Einstein, Barnett'in ifadeleriyle, "uzay ve zamanın da sezgi biçimleri olduğunu, renk, biçim ve büyüklük kavramları gibi bunların da bilinçten ayrılamayacağını göstermiş"tir.45
Genel Görecelik Kuramı'na göre "zaman mutlak değildir, onu ölçtüğümüz olaylar dizisinden ayrı, bağımsız bir varlığı yoktur."

Rüyalarımız, zamanın göreceliğinin anlaşılması açısından oldukça önemlidir. Biz uykumuzda günlerce sürdüğünü düşündüğümüz olaylar yaşarken, aslında sadece birkaç dakika hatta birkaç saniye süren bir rüya görmüşüzdür.

Konuyu biraz daha açıklamak için bir örnek üzerinde düşünelim. Özel olarak dizayn edilmiş tek pencereli bir odaya konup, burada belirli bir süre geçirdiğimizi düşünelim.
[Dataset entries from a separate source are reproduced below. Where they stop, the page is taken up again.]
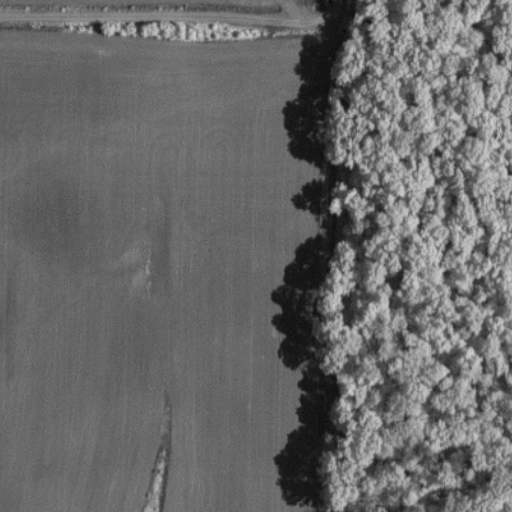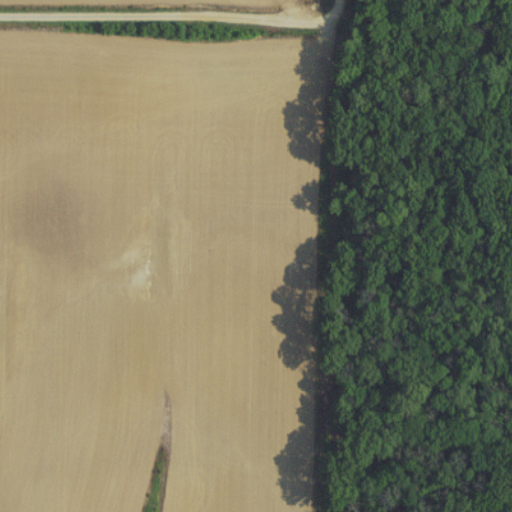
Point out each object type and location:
road: (341, 5)
road: (172, 19)
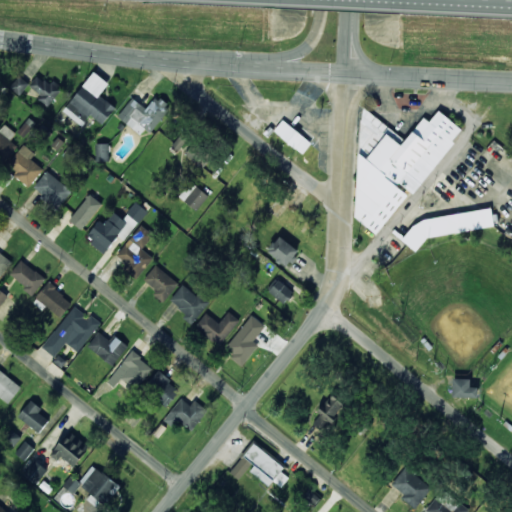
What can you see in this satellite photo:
road: (478, 1)
road: (348, 10)
road: (346, 27)
road: (351, 27)
road: (314, 31)
road: (93, 51)
road: (344, 52)
road: (362, 55)
road: (280, 61)
road: (227, 65)
road: (379, 72)
road: (501, 78)
building: (19, 85)
building: (46, 89)
road: (358, 97)
road: (343, 100)
building: (90, 101)
building: (143, 114)
building: (292, 136)
road: (258, 139)
building: (6, 143)
building: (102, 151)
building: (197, 155)
building: (24, 165)
building: (395, 165)
building: (52, 189)
building: (193, 195)
building: (85, 211)
building: (136, 211)
road: (341, 220)
building: (445, 226)
building: (106, 231)
building: (282, 250)
building: (135, 252)
building: (3, 263)
building: (27, 276)
building: (161, 282)
building: (279, 290)
building: (2, 296)
building: (54, 300)
building: (189, 303)
building: (216, 326)
building: (71, 331)
building: (246, 338)
building: (107, 347)
road: (186, 357)
building: (131, 370)
road: (419, 381)
building: (8, 386)
building: (161, 388)
building: (463, 388)
road: (91, 409)
road: (243, 409)
building: (328, 412)
building: (186, 414)
building: (33, 416)
building: (12, 436)
building: (70, 448)
building: (24, 450)
building: (260, 466)
building: (34, 471)
building: (71, 484)
building: (99, 484)
building: (410, 486)
building: (312, 496)
building: (444, 507)
building: (2, 509)
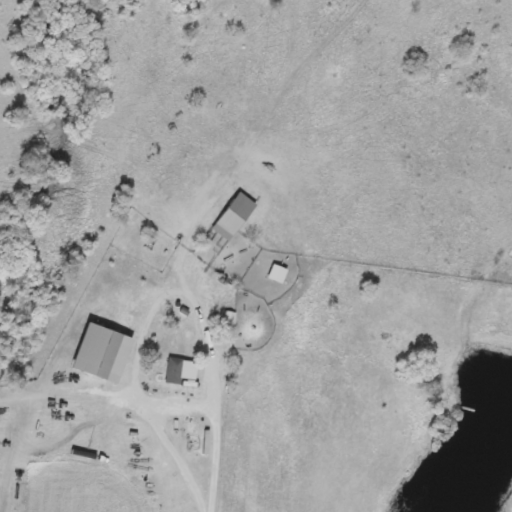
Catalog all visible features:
building: (231, 215)
building: (231, 216)
building: (93, 350)
building: (94, 351)
building: (177, 369)
building: (178, 370)
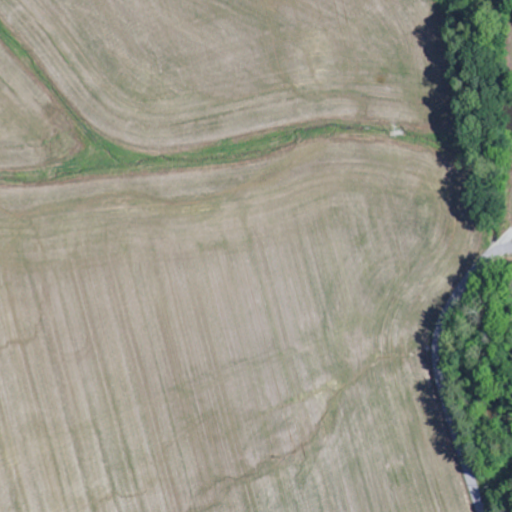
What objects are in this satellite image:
road: (507, 250)
road: (440, 372)
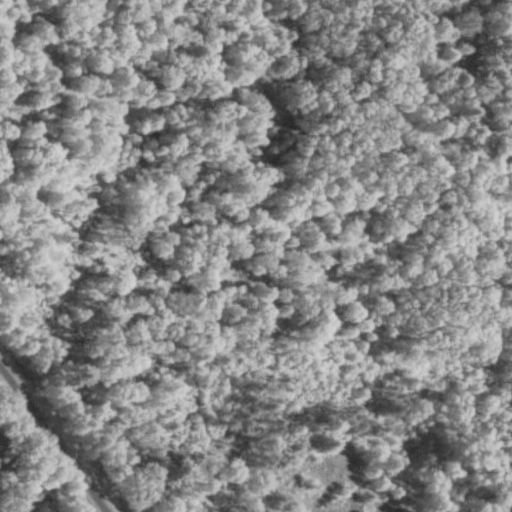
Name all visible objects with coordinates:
road: (54, 439)
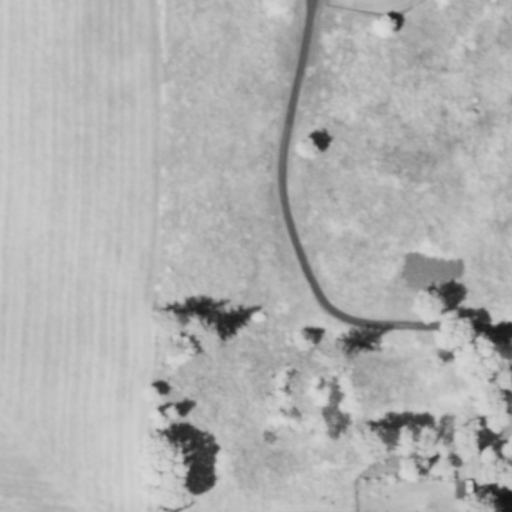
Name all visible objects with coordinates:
road: (297, 248)
crop: (72, 249)
road: (489, 356)
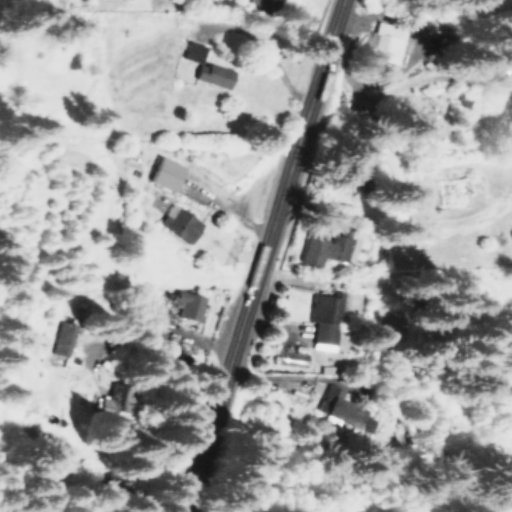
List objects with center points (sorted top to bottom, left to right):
building: (260, 3)
building: (382, 41)
building: (203, 65)
building: (163, 172)
building: (178, 222)
building: (331, 247)
road: (263, 255)
building: (186, 303)
building: (153, 324)
building: (61, 340)
building: (290, 358)
building: (338, 407)
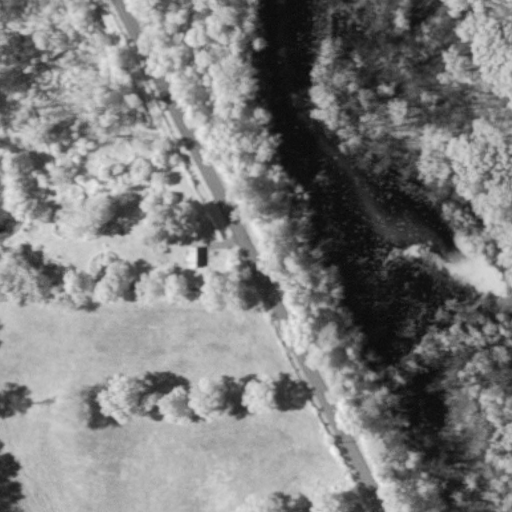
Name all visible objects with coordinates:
road: (250, 256)
building: (192, 258)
Odada, geçen zamanı görebileceğimiz bir de saat bulunsun. Aynı zamanda odanın penceresinden güneşin belirli aralıklarla doğup-battığını görelim. Aradan birkaç gün geçtikten sonra, o odada ne kadar kaldığımız sorulduğunda vereceğimiz cevap; hem zaman zaman saate bakarak edindiğimiz bilgi, hem de güneşin kaç kere doğup battığına bağlı olarak yaptığımız hesaptır. Örneğin, odada üç gün kaldığımızı hesaplarız. Ama eğer bizi bu odaya koyan kişi bize gelir de, "aslında sen bu odada iki gün kaldın" derse ve pencerede gördüğümüz güneşin aslında suni olarak oluşturulduğunu, odadaki saatin de özellikle hızlı işletildiğini söylerse, bu durumda yaptığımız hesabın hiçbir anlamı kalmaz.

Bu örnek de göstermektedir ki, zamanın akış hızıyla ilgili bilgimiz, sadece algılayana göre değişen referanslara dayanmaktadır.

Farklı koşullarda, insanların aynı zaman dilimini, daha uzun veya daha kısa algılamaları da bunun bir örneğidir. Örneğin, ameliyattaki kardeşinin çıkmasını bekleyen bir insan için, bir saatlik süre aradan saatler geçmiş kadar uzun gelir. Ancak aynı kişi çok zevk aldığı bir işi yaparken, bir saatin nasıl geçtiğini anlamaz.

Einstein'ın Genel Görecelik Kuramı'nın bilimsel olarak ortaya koyduğu bir gerçek şudur: Zamanın hızı, bir cismin hızına ve çekim merkezine olan uzaklığına göre değişmektedir. Hız arttıkça zaman kısalmakta, sıkışmakta; daha ağır daha yavaş işleyerek sanki "durma" noktasına yaklaşmaktadır.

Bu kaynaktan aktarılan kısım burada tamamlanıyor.